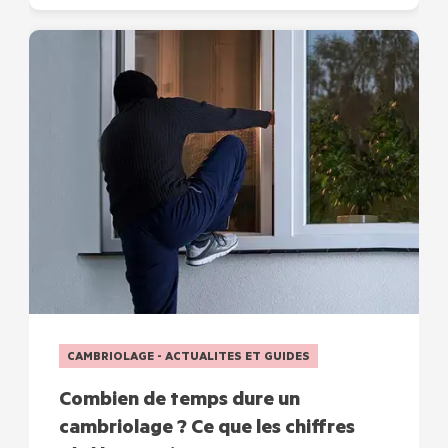
CAMBRIOLAGE - ACTUALITES ET GUIDES
Combien de temps dure un
cambriolage ? Ce que les chiffres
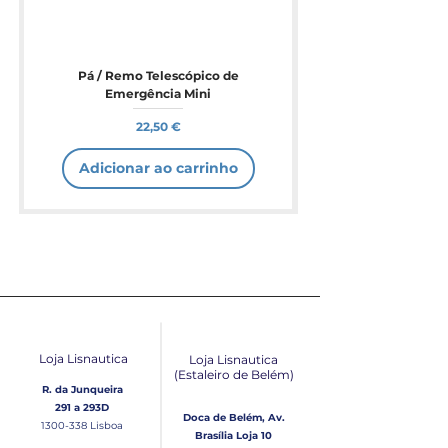
Pá / Remo Telescópico de
Emergência Mini
Preço
22,50 €
Adicionar ao carrinho
Loja Lisnautica
Loja Lisnautica
(Estaleiro de Belém​)
R. da Junqueira
291 a 293D
Doca de Belém, Av.
1300-338
Lisboa
Brasília Loja 10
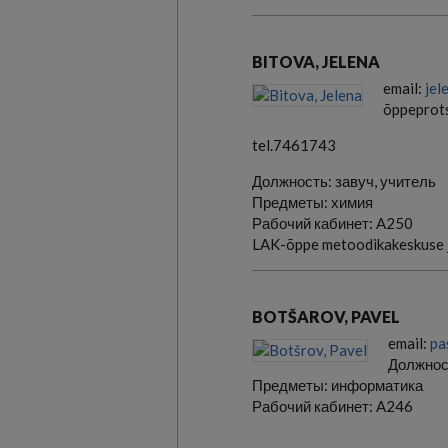
BITOVA, JELENA
email:
jel
õppeprots
tel.7461743
Должность:
завуч, учитель
Предметы:
химия
Рабочий кабинет:
A250
LAK-õppe metoodikakeskuse 
BOTŠAROV, PAVEL
email:
pa
Должнос
Предметы:
информатика
Рабочий кабинет:
A246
———
TASK STATEMENT.
Please give the records above again exactly as they stand, with no pictures.

WRITTEN SOLUTION.
CAMBRIOLAGE - ACTUALITES ET GUIDES
Combien de temps dure un
cambriolage ? Ce que les chiffres
Pá / Remo Telescópico de
Emergência Mini
Preço
22,50 €
Adicionar ao carrinho
Loja Lisnautica
Loja Lisnautica
(Estaleiro de Belém​)
R. da Junqueira
291 a 293D
Doca de Belém, Av.
1300-338
Lisboa
Brasília Loja 10
BITOVA, JELENA
email:
jel
õppeprots
tel.7461743
Должность:
завуч, учитель
Предметы:
химия
Рабочий кабинет:
A250
LAK-õppe metoodikakeskuse 
BOTŠAROV, PAVEL
email:
pa
Должнос
Предметы:
информатика
Рабочий кабинет:
A246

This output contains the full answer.